• [Required action] Copy out every entry precisely.

• [Input records]
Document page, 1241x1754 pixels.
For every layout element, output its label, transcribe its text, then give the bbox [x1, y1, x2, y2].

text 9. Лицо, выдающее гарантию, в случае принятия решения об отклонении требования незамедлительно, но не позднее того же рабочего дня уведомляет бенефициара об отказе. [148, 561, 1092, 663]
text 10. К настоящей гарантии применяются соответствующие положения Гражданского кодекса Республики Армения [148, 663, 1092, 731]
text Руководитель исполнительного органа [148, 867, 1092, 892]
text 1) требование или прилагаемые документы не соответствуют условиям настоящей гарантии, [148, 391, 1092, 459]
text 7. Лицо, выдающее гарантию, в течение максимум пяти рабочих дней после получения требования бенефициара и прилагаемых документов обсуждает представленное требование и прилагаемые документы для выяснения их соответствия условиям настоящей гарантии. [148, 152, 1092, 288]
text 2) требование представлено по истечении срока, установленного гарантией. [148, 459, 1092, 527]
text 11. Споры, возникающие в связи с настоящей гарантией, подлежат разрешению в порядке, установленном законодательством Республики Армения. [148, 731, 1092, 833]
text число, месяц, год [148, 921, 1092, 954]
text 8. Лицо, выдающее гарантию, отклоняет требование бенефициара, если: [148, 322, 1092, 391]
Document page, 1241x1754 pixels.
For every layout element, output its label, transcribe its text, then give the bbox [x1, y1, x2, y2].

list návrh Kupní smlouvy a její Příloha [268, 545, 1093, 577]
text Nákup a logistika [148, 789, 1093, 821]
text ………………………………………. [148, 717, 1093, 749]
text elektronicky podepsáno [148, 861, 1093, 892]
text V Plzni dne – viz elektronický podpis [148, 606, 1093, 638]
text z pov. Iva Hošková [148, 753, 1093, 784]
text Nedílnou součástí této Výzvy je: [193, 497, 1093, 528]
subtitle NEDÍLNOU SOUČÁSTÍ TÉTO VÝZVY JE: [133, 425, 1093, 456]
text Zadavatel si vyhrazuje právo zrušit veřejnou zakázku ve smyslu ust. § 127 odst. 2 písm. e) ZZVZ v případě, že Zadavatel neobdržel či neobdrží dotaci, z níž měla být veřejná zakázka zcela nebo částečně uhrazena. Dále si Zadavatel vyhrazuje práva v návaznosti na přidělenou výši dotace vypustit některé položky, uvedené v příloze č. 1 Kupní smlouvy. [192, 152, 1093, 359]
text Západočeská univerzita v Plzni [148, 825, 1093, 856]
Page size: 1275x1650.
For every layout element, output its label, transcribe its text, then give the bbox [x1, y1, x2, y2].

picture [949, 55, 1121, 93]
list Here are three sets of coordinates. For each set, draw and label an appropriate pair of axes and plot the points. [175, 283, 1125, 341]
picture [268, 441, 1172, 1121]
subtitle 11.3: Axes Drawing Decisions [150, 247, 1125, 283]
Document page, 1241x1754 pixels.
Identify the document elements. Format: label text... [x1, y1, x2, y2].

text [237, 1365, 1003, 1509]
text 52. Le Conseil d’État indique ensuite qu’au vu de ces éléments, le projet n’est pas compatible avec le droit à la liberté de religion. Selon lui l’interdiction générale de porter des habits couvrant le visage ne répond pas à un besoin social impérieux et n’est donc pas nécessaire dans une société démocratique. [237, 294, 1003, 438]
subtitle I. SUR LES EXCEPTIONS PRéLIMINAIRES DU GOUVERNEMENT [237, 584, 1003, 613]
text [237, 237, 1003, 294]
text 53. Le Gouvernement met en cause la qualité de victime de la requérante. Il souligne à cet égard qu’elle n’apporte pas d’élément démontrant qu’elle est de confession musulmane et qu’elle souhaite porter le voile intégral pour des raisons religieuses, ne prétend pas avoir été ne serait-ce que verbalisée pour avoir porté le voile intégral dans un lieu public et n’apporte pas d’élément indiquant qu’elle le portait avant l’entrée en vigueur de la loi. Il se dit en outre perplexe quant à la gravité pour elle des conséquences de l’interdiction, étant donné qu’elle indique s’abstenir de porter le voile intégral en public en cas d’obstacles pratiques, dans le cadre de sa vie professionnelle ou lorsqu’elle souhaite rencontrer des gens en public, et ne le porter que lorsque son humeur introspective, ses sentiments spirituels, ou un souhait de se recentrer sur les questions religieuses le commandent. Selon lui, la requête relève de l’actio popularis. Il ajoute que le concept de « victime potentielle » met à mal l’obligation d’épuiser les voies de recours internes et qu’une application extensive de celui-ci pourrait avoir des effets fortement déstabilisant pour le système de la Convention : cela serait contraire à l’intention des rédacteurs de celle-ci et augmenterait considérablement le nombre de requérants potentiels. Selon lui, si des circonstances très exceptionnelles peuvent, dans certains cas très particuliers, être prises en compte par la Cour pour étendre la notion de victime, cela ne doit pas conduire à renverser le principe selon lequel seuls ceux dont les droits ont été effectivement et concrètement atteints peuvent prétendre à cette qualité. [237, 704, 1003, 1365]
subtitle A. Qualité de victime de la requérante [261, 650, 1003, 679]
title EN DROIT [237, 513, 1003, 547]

• [Task answer]
Document page, 1241x1754 pixels.
For every layout element, output its label, transcribe its text, then give the bbox [x1, y1, x2, y2].

text 9. Лицо, выдающее гарантию, в случае принятия решения об отклонении требования незамедлительно, но не позднее того же рабочего дня уведомляет бенефициара об отказе. [148, 561, 1092, 663]
text 10. К настоящей гарантии применяются соответствующие положения Гражданского кодекса Республики Армения [148, 663, 1092, 731]
text Руководитель исполнительного органа [148, 867, 1092, 892]
text 1) требование или прилагаемые документы не соответствуют условиям настоящей гарантии, [148, 391, 1092, 459]
text 7. Лицо, выдающее гарантию, в течение максимум пяти рабочих дней после получения требования бенефициара и прилагаемых документов обсуждает представленное требование и прилагаемые документы для выяснения их соответствия условиям настоящей гарантии. [148, 152, 1092, 288]
text 2) требование представлено по истечении срока, установленного гарантией. [148, 459, 1092, 527]
text 11. Споры, возникающие в связи с настоящей гарантией, подлежат разрешению в порядке, установленном законодательством Республики Армения. [148, 731, 1092, 833]
text число, месяц, год [148, 921, 1092, 954]
text 8. Лицо, выдающее гарантию, отклоняет требование бенефициара, если: [148, 322, 1092, 391]
Document page, 1241x1754 pixels.
For every layout element, output its label, transcribe its text, then give the bbox [x1, y1, x2, y2].

list návrh Kupní smlouvy a její Příloha [268, 545, 1093, 577]
text Nákup a logistika [148, 789, 1093, 821]
text ………………………………………. [148, 717, 1093, 749]
text elektronicky podepsáno [148, 861, 1093, 892]
text V Plzni dne – viz elektronický podpis [148, 606, 1093, 638]
text z pov. Iva Hošková [148, 753, 1093, 784]
text Nedílnou součástí této Výzvy je: [193, 497, 1093, 528]
subtitle NEDÍLNOU SOUČÁSTÍ TÉTO VÝZVY JE: [133, 425, 1093, 456]
text Zadavatel si vyhrazuje právo zrušit veřejnou zakázku ve smyslu ust. § 127 odst. 2 písm. e) ZZVZ v případě, že Zadavatel neobdržel či neobdrží dotaci, z níž měla být veřejná zakázka zcela nebo částečně uhrazena. Dále si Zadavatel vyhrazuje práva v návaznosti na přidělenou výši dotace vypustit některé položky, uvedené v příloze č. 1 Kupní smlouvy. [192, 152, 1093, 359]
text Západočeská univerzita v Plzni [148, 825, 1093, 856]
Page size: 1275x1650.
For every layout element, output its label, transcribe its text, then give the bbox [x1, y1, x2, y2].

picture [949, 55, 1121, 93]
list Here are three sets of coordinates. For each set, draw and label an appropriate pair of axes and plot the points. [175, 283, 1125, 341]
picture [268, 441, 1172, 1121]
subtitle 11.3: Axes Drawing Decisions [150, 247, 1125, 283]
Document page, 1241x1754 pixels.
Identify the document elements. Format: label text... [x1, y1, x2, y2].

text [237, 1365, 1003, 1509]
text 52. Le Conseil d’État indique ensuite qu’au vu de ces éléments, le projet n’est pas compatible avec le droit à la liberté de religion. Selon lui l’interdiction générale de porter des habits couvrant le visage ne répond pas à un besoin social impérieux et n’est donc pas nécessaire dans une société démocratique. [237, 294, 1003, 438]
subtitle I. SUR LES EXCEPTIONS PRéLIMINAIRES DU GOUVERNEMENT [237, 584, 1003, 613]
text [237, 237, 1003, 294]
text 53. Le Gouvernement met en cause la qualité de victime de la requérante. Il souligne à cet égard qu’elle n’apporte pas d’élément démontrant qu’elle est de confession musulmane et qu’elle souhaite porter le voile intégral pour des raisons religieuses, ne prétend pas avoir été ne serait-ce que verbalisée pour avoir porté le voile intégral dans un lieu public et n’apporte pas d’élément indiquant qu’elle le portait avant l’entrée en vigueur de la loi. Il se dit en outre perplexe quant à la gravité pour elle des conséquences de l’interdiction, étant donné qu’elle indique s’abstenir de porter le voile intégral en public en cas d’obstacles pratiques, dans le cadre de sa vie professionnelle ou lorsqu’elle souhaite rencontrer des gens en public, et ne le porter que lorsque son humeur introspective, ses sentiments spirituels, ou un souhait de se recentrer sur les questions religieuses le commandent. Selon lui, la requête relève de l’actio popularis. Il ajoute que le concept de « victime potentielle » met à mal l’obligation d’épuiser les voies de recours internes et qu’une application extensive de celui-ci pourrait avoir des effets fortement déstabilisant pour le système de la Convention : cela serait contraire à l’intention des rédacteurs de celle-ci et augmenterait considérablement le nombre de requérants potentiels. Selon lui, si des circonstances très exceptionnelles peuvent, dans certains cas très particuliers, être prises en compte par la Cour pour étendre la notion de victime, cela ne doit pas conduire à renverser le principe selon lequel seuls ceux dont les droits ont été effectivement et concrètement atteints peuvent prétendre à cette qualité. [237, 704, 1003, 1365]
subtitle A. Qualité de victime de la requérante [261, 650, 1003, 679]
title EN DROIT [237, 513, 1003, 547]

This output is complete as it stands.